#### Data shown
========================================================================
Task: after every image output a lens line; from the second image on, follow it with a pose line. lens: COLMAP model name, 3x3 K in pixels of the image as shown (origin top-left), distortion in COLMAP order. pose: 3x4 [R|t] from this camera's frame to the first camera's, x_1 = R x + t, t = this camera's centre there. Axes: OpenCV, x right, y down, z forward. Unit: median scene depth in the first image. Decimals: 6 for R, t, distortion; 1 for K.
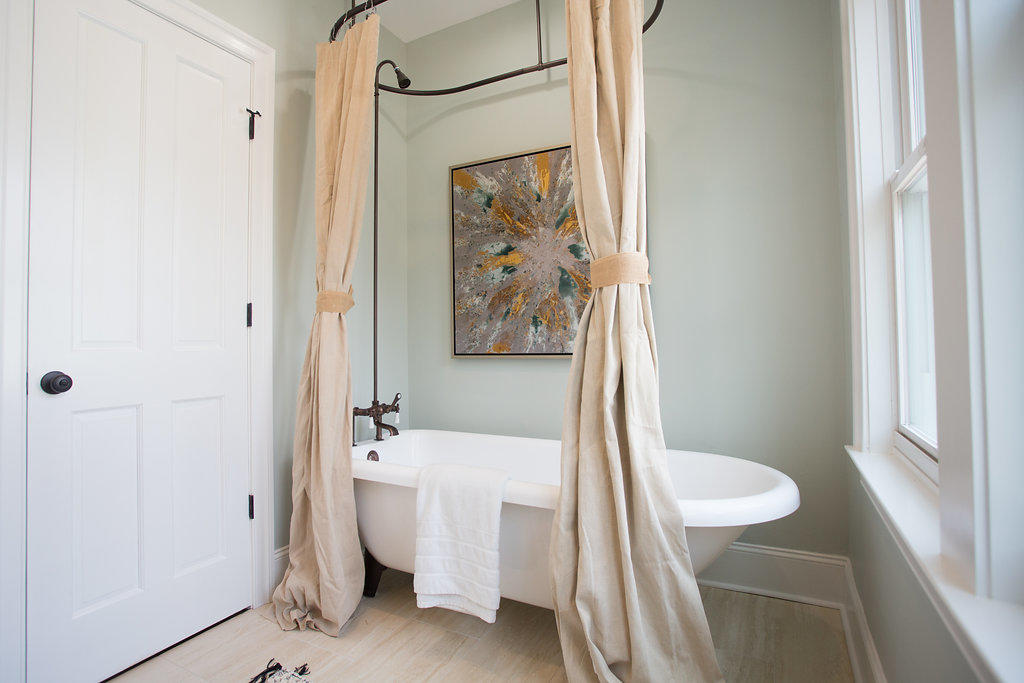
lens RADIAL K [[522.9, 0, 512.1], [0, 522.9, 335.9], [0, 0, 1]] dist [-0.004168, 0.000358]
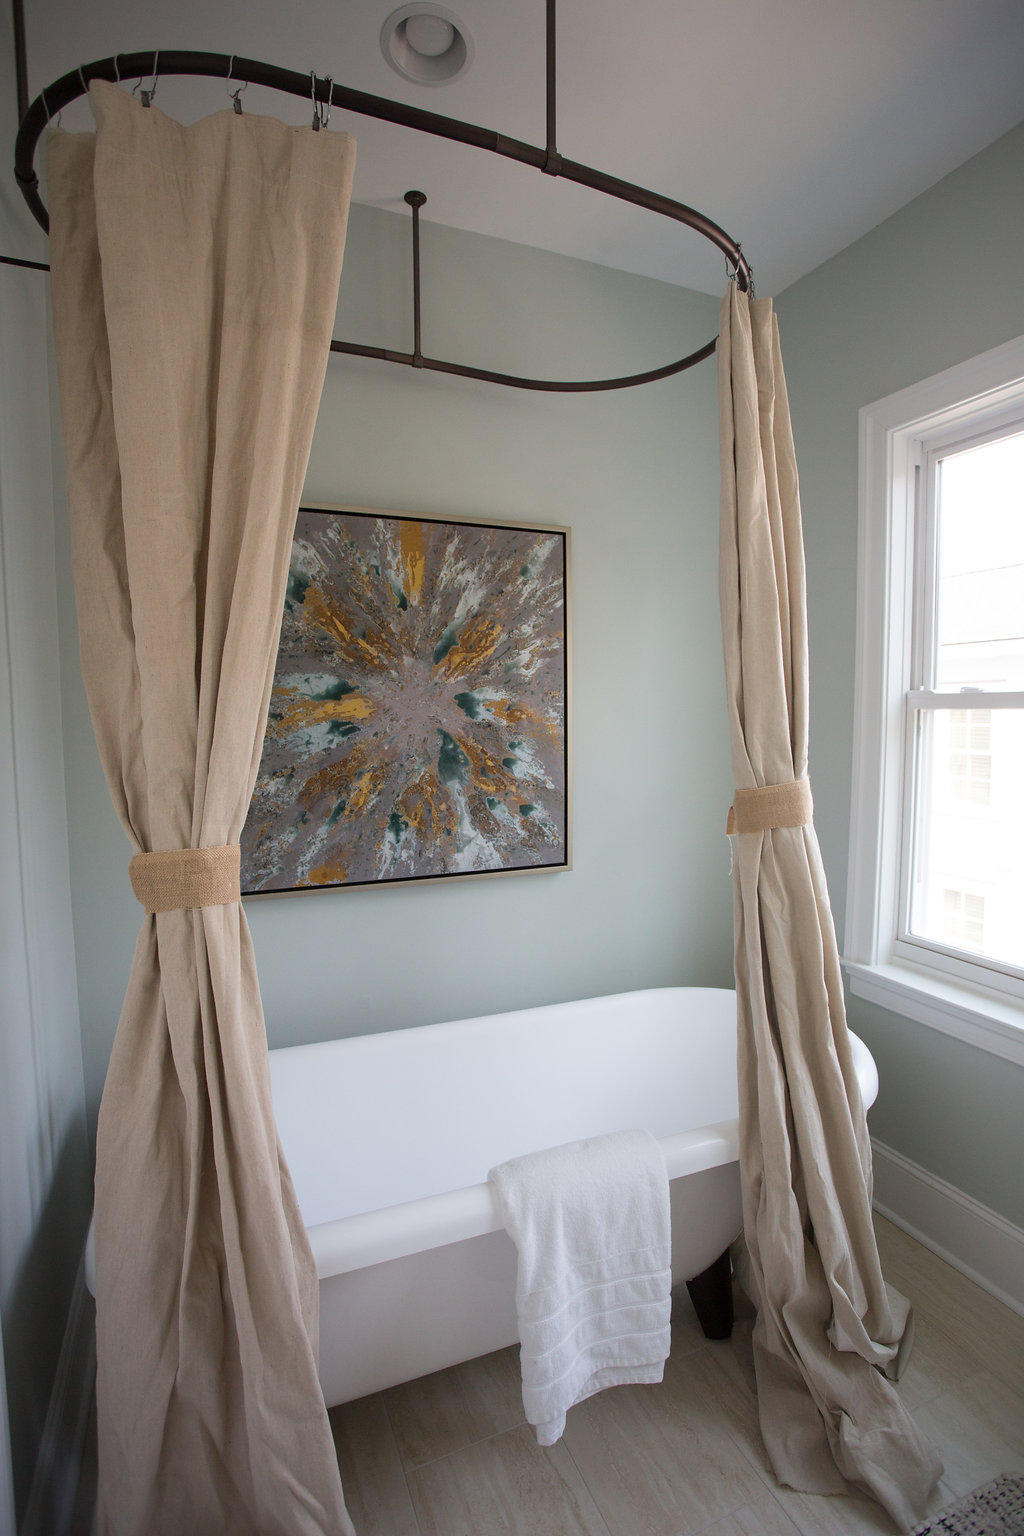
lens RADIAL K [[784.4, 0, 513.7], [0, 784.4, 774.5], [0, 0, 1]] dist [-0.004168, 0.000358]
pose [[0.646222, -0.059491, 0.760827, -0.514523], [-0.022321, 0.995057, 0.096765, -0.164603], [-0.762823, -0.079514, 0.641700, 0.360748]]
========================================================================
#### Your goal
Repeat the data word for word. Skip the pictures.

#### Answer box
Task: after every image output a lens line; from the second image on, follow it with a pose line. lens: COLMAP model name, 3x3 K in pixels of the image as shown (origin top-left), distortion in COLMAP order. pose: 3x4 [R|t] from this camera's frame to the first camera's, x_1 = R x + t, t = this camera's centre there. Axes: OpenCV, x right, y down, z forward. Unit: median scene depth in the first image. Decimals: 6 for R, t, distortion; 1 for K.
lens RADIAL K [[522.9, 0, 512.1], [0, 522.9, 335.9], [0, 0, 1]] dist [-0.004168, 0.000358]
lens RADIAL K [[784.4, 0, 513.7], [0, 784.4, 774.5], [0, 0, 1]] dist [-0.004168, 0.000358]
pose [[0.646222, -0.059491, 0.760827, -0.514523], [-0.022321, 0.995057, 0.096765, -0.164603], [-0.762823, -0.079514, 0.641700, 0.360748]]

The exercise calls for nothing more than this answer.